You know what gets me to watch a movie every single time? Based on a true story. Nothing makes me want to watch something more. That’s what drew me to Blood Child, which is based on the Malay myth of the Toyol, which are ghost children raised by black magic.
After a devastating miscarriage in Singapore, Ashley turned to a witch doctor to start the process of raising a ghost child that would help her discover the spirit of her lost baby. This tragedy brings her and husband Bill back to the United States where his friends are amazed that he stayed faithful to her in a foreign country filled with beautiful women.
Soon, the couple finds themselves pregnant again, but their joy doesn’t last long.
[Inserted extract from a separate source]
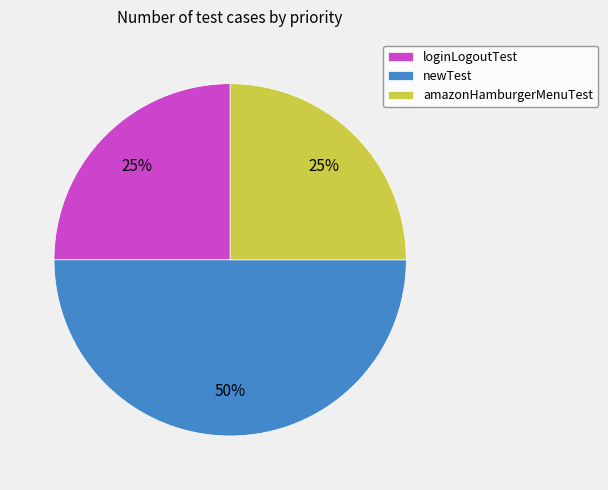

Is amazonHamburgerMenuTest the majority of the pie?

No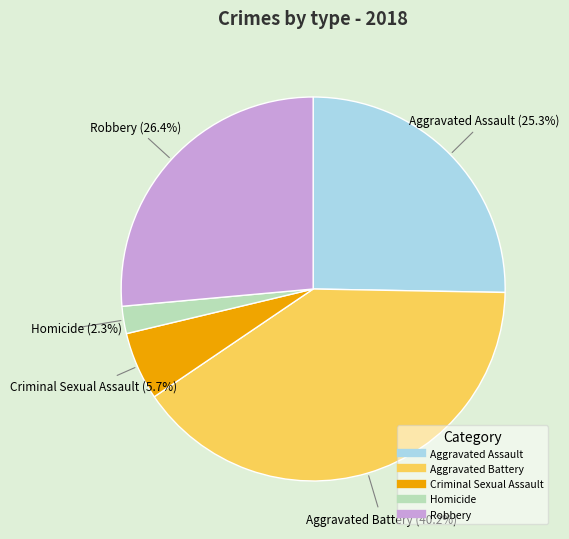

Is there a majority slice in this chart?

No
That ghost child — or the spirit of their lost baby — will not come in second place to a living child. And what about Siti, their housekeeper, who has come back with them, creeping out all of their friends?
What really struck me about the film is the incredibly casual misogyny of Bill’s friends toward his marriage and wife’s mental state. “You just need to get laid” seems to be their solution to a spouse in major need to support. And everyone in the film has no issue at all being racist toward Siti, who is one of the few sympathetic characters in the film.
I also enjoyed the fact that the spirit in this film chooses technology to make its presence known. In moments of physical interaction, some of the characters turn to stare into their screens, such as when a girl attempts to seduce Bill in a bar. Instead of enjoying that moment — when he shouldn’t be — he starts to film it and instead of watching her giving him a sexual favor in digital POV, he’s greeted with the face of evil.
The film marks the directorial debut of Jennifer Phillips, who is also the film’s writer and producer. The film looks way better than most current VOD features and while some performances aren’t as good as others, it’s a decent first effort — minus the surprise ending, which feels a little tacked on.
As is typical in horror films, people don’t always behave like you or I would in these situations. When a voice tells me to get out, I get out! I also know better than to try and raise a ghost child, but then again, as far as I know, I am not a character in a horror movie.
Blood Child is now available on all major platforms, including iTunes, Amazon Instant Video, inDemand, Dish and more. Plus, you can get the DVD from all major online retailers.
Disclaimer: I was sent this movie by its PR team, but as you know, that has no bearing on my review.